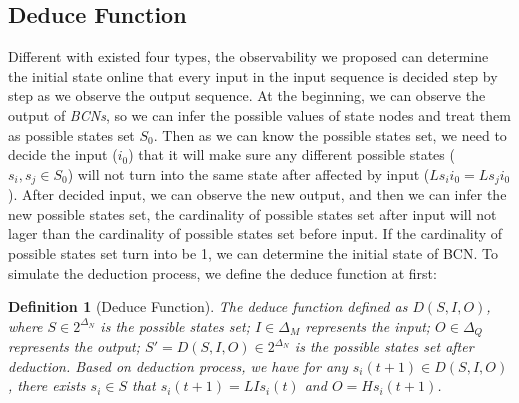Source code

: \documentclass[conference]{IEEEtran} %
\newtheorem{definition}{Definition}
\begin{document}
\subsection{Deduce Function}
Different with existed four types, the observability we proposed can determine the initial state online that every input in the input sequence is decided step by step as we observe the output sequence. At the beginning, we can observe the output of {\em BCNs}, so we can infer the possible values of state nodes and treat them as possible states set $S_0$. Then as we can know the possible states set, we need to decide the input ($i_0$) that it will make sure any different possible states ($s_i, s_j \in S_0$) will not turn into the same state after affected by input ($Ls_i i_0=Ls_j i_0$). After decided input, we can observe the new output, and then we can infer the new possible states set, the cardinality of possible states set after input will not lager than the cardinality of possible states set before input. If the cardinality of possible states set turn into be 1, we can determine the initial state of BCN. To simulate the deduction process, we define the deduce function  at first:
\begin{definition}[Deduce Function] The deduce function defined as $D\left(S, I, O\right)$, where $S\in 2^{\Delta_N}$ is the possible states set; $I\in\Delta_M$ represents the input; $O\in\Delta_Q$ represents the output; $S'=D\left(S, I, O\right)\in 2^{\Delta_N}$ is the possible states set after deduction. Based on deduction process, we have for any $s_i(t+1)\in D\left(S, I, O\right)$, there exists $s_i\in S$ that $s_i(t+1)=LIs_i(t)$ and $O=Hs_i(t+1)$.
\end{definition}
\end{document}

DIRECTIVE -
Output all the entries exactly, minus any pictures.

OUTPUT FOR THIS EXERCISE -
Source code

: \documentclass[conference]{IEEEtran} %
\newtheorem{definition}{Definition}
\begin{document}
\subsection{Deduce Function}
Different with existed four types, the observability we proposed can determine the initial state online that every input in the input sequence is decided step by step as we observe the output sequence. At the beginning, we can observe the output of {\em BCNs}, so we can infer the possible values of state nodes and treat them as possible states set $S_0$. Then as we can know the possible states set, we need to decide the input ($i_0$) that it will make sure any different possible states ($s_i, s_j \in S_0$) will not turn into the same state after affected by input ($Ls_i i_0=Ls_j i_0$). After decided input, we can observe the new output, and then we can infer the new possible states set, the cardinality of possible states set after input will not lager than the cardinality of possible states set before input. If the cardinality of possible states set turn into be 1, we can determine the initial state of BCN. To simulate the deduction process, we define the deduce function  at first:
\begin{definition}[Deduce Function] The deduce function defined as $D\left(S, I, O\right)$, where $S\in 2^{\Delta_N}$ is the possible states set; $I\in\Delta_M$ represents the input; $O\in\Delta_Q$ represents the output; $S'=D\left(S, I, O\right)\in 2^{\Delta_N}$ is the possible states set after deduction. Based on deduction process, we have for any $s_i(t+1)\in D\left(S, I, O\right)$, there exists $s_i\in S$ that $s_i(t+1)=LIs_i(t)$ and $O=Hs_i(t+1)$.
\end{definition}
\end{document}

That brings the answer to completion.